Vivo cada día con energía y vitalidad.

Te sugiero que comiences a construir tus propios activos de salud para que puedas disfrutar de un futuro lleno de felicidad y bienestar.

Esta es mi historia, una llena de pasión y las experiencias que me han convertido en quien soy hoy.


El comienzo de la vida fue en un verano abrasador

El 18 de julio de 1978, durante el verano más caluroso registrado hasta ese momento, nací como un bebé prematuro de 2450 gramos en la ciudad de Hachinohe, en la prefectura de Aomori. Rodeada de campos de arroz y montañas, pasé mi infancia jugando con mi hermana mayor, que era cuatro años mayor que yo, y con los niños del vecindario, quedándome fuera hasta el sonido de la campana del atardecer a las 6:00 PM. Era competitiva por naturaleza, y desarrollé un sentido de liderazgo de forma natural. Aún recuerdo que en mi boleta de calificaciones de primer grado, la maestra escribió sobre mí "Superwoman" en los comentarios. Influenciada por la popular serie de televisión "Stewardess Story" de la época, mi sueño era convertirme en azafata cuando fuera grande. Tal vez, incluso entonces, el deseo de viajar al extranjero comenzaba a formarse.


Mis días escolares sumidos en la banda de viento y un sueño no cumplido

Influenciada por mi hermana mayor, quien se unió a la banda de viento antes que yo, me uní a la banda de viento en 4to grado de primaria y comencé a tocar la flauta. En ese momento, la ciudad de Hachinohe en la prefectura de Aomori tenía una fuerte cultura de bandas de viento, con muchas escuelas, desde primaria hasta secundaria, participando en competiciones nacionales. Por lo tanto, también me uní a la banda de viento en la escuela secundaria, dedicándome por completo a las actividades del club. Asistí a una escuela secundaria pública local conocida por su banda de viento, que tenía experiencia en competiciones nacionales, y pasé mis años de preparatoria completamente inmersa en las actividades del club, con las tardes, los fines de semana e incluso las vacaciones de verano dedicadas a la práctica.

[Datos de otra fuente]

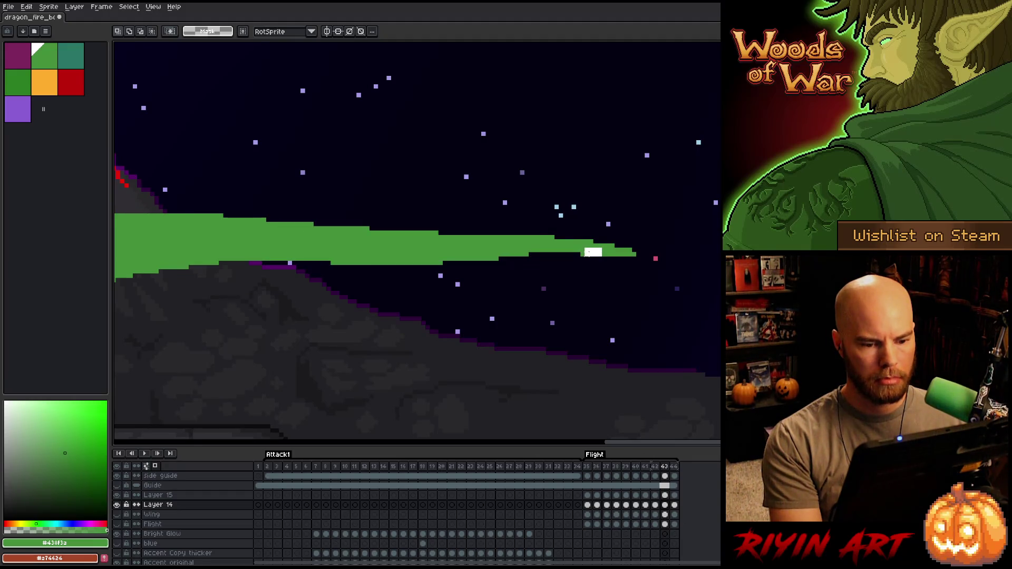
{"action": "left_click_drag", "start_coordinate": [583, 252], "coordinate": [497, 252]}
{"action": "key", "text": "ctrl+d"}
{"action": "key", "text": "Right"}
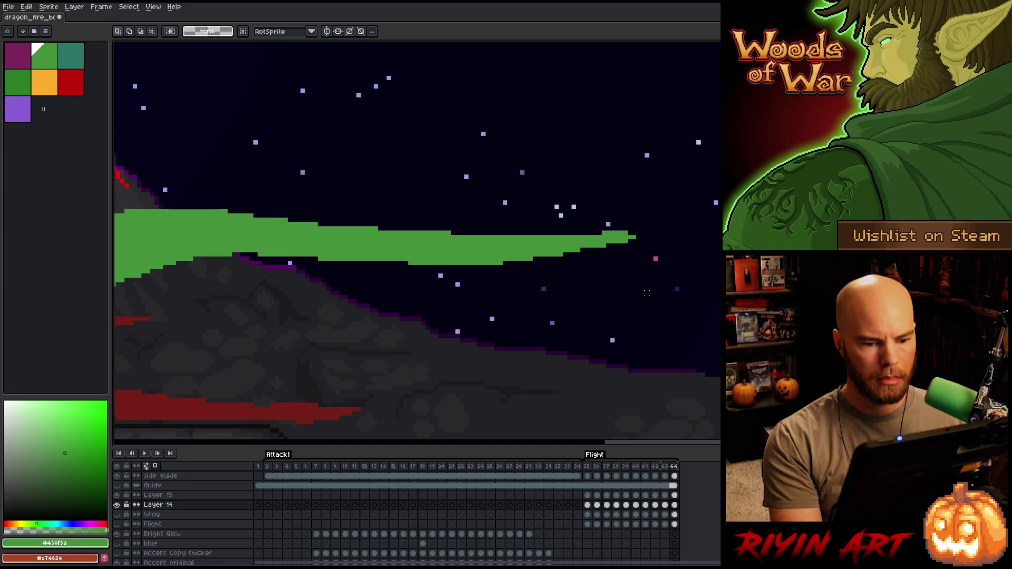
Reselect and transform the tail tip area on frame 44, then on frame 35
{"action": "left_click_drag", "start_coordinate": [578, 172], "coordinate": [703, 293]}
{"action": "key", "text": "ctrl+d"}
{"action": "left_click_drag", "start_coordinate": [543, 291], "coordinate": [532, 304]}
{"action": "key", "text": "ctrl+t"}
{"action": "left_click", "coordinate": [669, 349]}
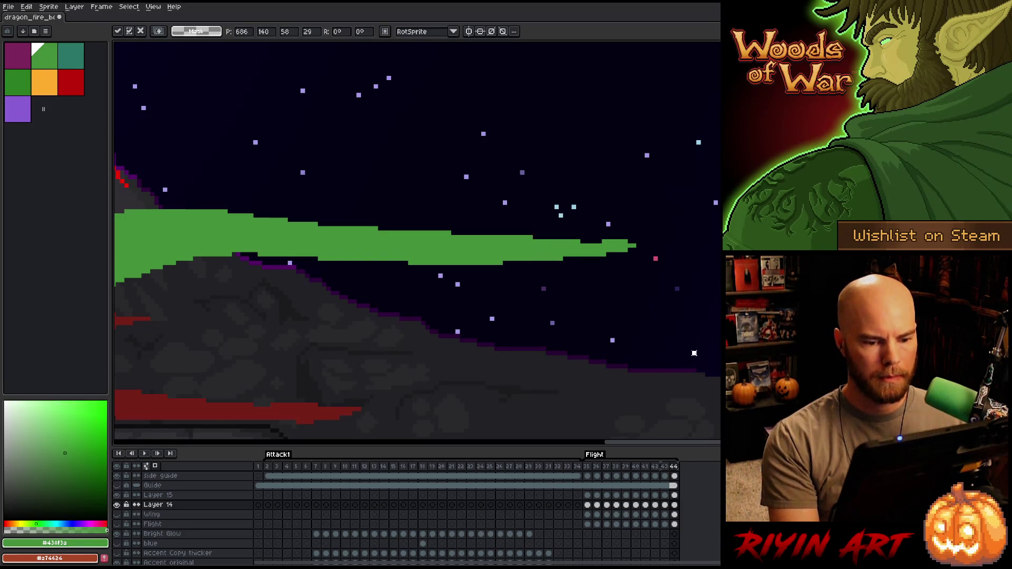
{"action": "key", "text": "Right"}
{"action": "left_click_drag", "start_coordinate": [720, 176], "coordinate": [552, 267]}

Mientras muchos de mis amigos fueron a universidades nacionales en la región de Tohoku, mi visita a la Expo de Yokohama en 5to grado me expuso a la emoción de la vida urbana, y decidí firmemente: "¡Cuando sea grande, me voy a Tokio!" Me inscribí en la Facultad de Administración de Empresas de la Universidad Nacional de Yokohama y comencé a vivir por mi cuenta. Para pagar la matrícula y los gastos de manutención, trabajaba a medio tiempo todos los días, llevando una vida ajetreada. Sin embargo, tuve la suerte de estar rodeada de amigos maravillosos, y comencé a perseguir mi sueño.

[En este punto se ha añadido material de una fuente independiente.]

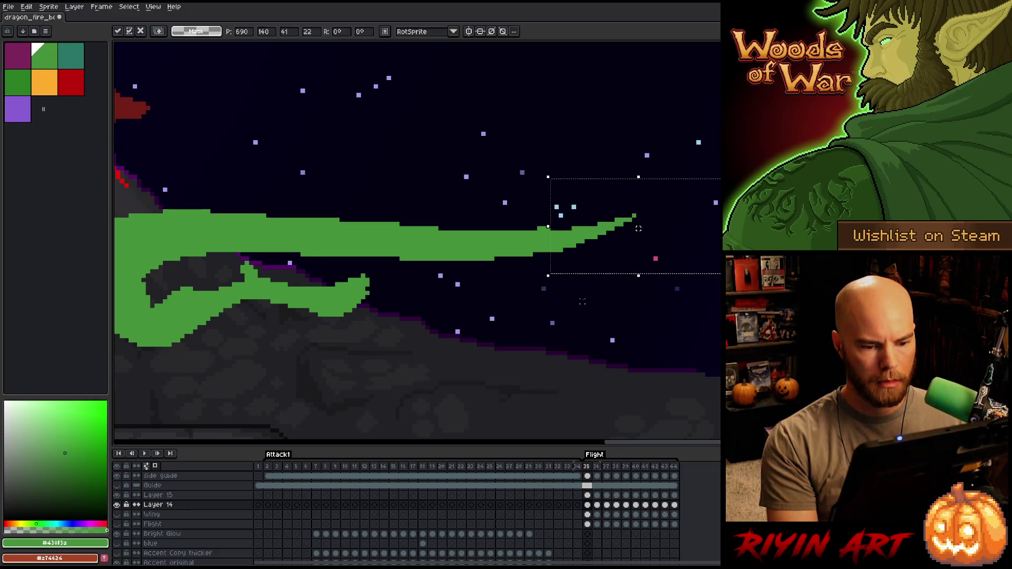
{"action": "mouse_move", "coordinate": [719, 159]}
{"action": "left_mouse_down"}
{"action": "mouse_move", "coordinate": [689, 248]}
{"action": "mouse_move", "coordinate": [582, 301]}
{"action": "left_mouse_up"}
{"action": "key", "text": "ctrl+d"}
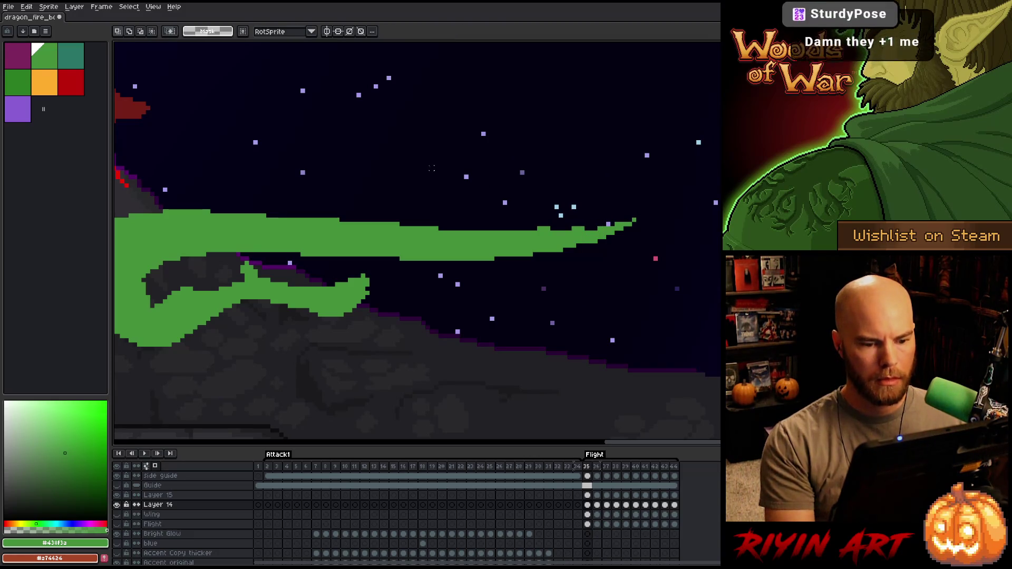
Add a green pixel past the tail tip on frame 36, compare neighbouring frames, and save
{"action": "key", "text": "b"}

Sin embargo, con mi altura de 151 cm, no cumplía con los requisitos de la aplicación para convertirme en azafata, un sueño de la infancia que se desvaneció rápidamente. A pesar de esto, mi deseo de viajar al extranjero nunca se desvaneció, y la influencia de la serie extranjera "Beverly Hills, 90210," que me encantaba en esa época, mantuvo viva mi pasión por el inglés. Comencé a explorar un nuevo camino.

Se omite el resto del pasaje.